In Shangla district alone, officials confirmed 37 deaths, with several people still missing. Torrential floods, lightning strikes and landslides left hundreds injured, flattened houses and displaced entire communities.
Eleven more people were killed in AJK, and another nine in G-B, officials said. Five more were killed when a local government helicopter crashed due to bad weather during a relief mission in Bajaur district on Friday.
The meteorological department has also issued a heavy rain alert for northwestern regions, urging people to take “precautionary measures”.
Syed Muhammad Tayyab Shah of NDMA told AFP that this year’s monsoon season began earlier than usual and was expected to end later. It would also increase in intensity over the next fortnight, he added.
In Buner, an AFP journalist saw three excavators clearing mud and wood from the completely flattened site, while dozens of rescuers and residents also dug through the debris.
Others cleared heavy rocks with their hands and with shovels. “People are still lying under the debris… Those who were swept away are being searched for downstream,” said resident Abdul Khan.
Floodwaters also destroyed livestock, shops and vehicles, while key roads including AlpuriBisham, AlpuriPuran and AlpuriChakesar were badly damaged. Though some were temporarily reopened on Saturday, access to remote areas remains cut off.

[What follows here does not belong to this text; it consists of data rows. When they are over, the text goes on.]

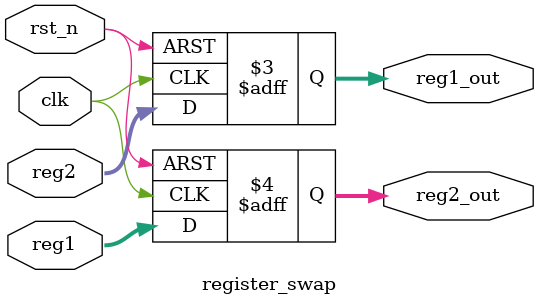
<source format=v>
module register_swap (
    input wire clk,       // Clock input
    input wire rst_n,     // Asynchronous active-low reset input
    input wire [7:0] reg1, // First register input
    input wire [7:0] reg2, // Second register input
    output reg [7:0] reg1_out, // First register output
    output reg [7:0] reg2_out // Second register output
  );

  // Asynchronous reset logic
  always @(posedge clk or negedge rst_n)
  begin
    if (!rst_n)
    begin
      reg1_out <= 8'h00; // Reset reg1_out to 0
      reg2_out <= 8'h00; // Reset reg2_out to 0
    end
    else
    begin
      // Swap logic
      reg1_out <= reg2; // Assign reg2 to reg1_out
      reg2_out <= reg1; // Assign reg1 to reg2_out
    end
  end

endmodule

</source>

Residents told of funerals being held in devastated villages, where survivors continue to search through rubble by hand. “I helped retrieve the bodies of children I taught,” said Saifullah Khan, a schoolteacher in Buner. “The trauma is unbearable.”
Another villager in Buner told AFP residents kept on searching through the rubble overnight.
“The entire area is reeling from profound trauma,” said 32-year-old schoolteacher Saifullah Khan. “I help retrieve the bodies of the children I taught, I keep wondering what kind of trial nature has imposed on these kids,” he said.
The NDMA said torrential monsoon rains across Pakistan have killed more than 650 people so far this season, with 905 injured. The agency warned that the downpours, which began earlier than usual this year, are expected to continue with greater intensity over the next fortnight.
Monsoon floods in South Asia bring much of the region’s annual rainfall, vital for agriculture but devastating when extreme. Pakistan, among the countries most vulnerable to climate change, has faced increasingly frequent and intense weather events. In 2022, floods submerged a third of the country and killed around 1,700 people.
Provincial authorities said relief operations are under way, with heavy equipment being moved to clear roads and restore connectivity. The PDMA chairman visited Shangla on Saturday, urging officials to accelerate aid and rehabilitation.
The K-P chief minister is expected to visit flood-stricken areas on Sunday to review damage and announce further measures.
The torrential rains that have pounded Pakistan since the start of the summer monsoon, described as “unusual” by authorities, have killed more than 650 people, with more than 905 injured.
In July, Punjab recorded 73 per cent more rainfall than the previous year and more deaths than in the entire previous monsoon.
Pakistan is one of the world’s most vulnerable countries to the effects of climate change and is contending with extreme weather events with increasing frequency. Monsoon floods in 2022 submerged a third of the country and killed around 1,700 people.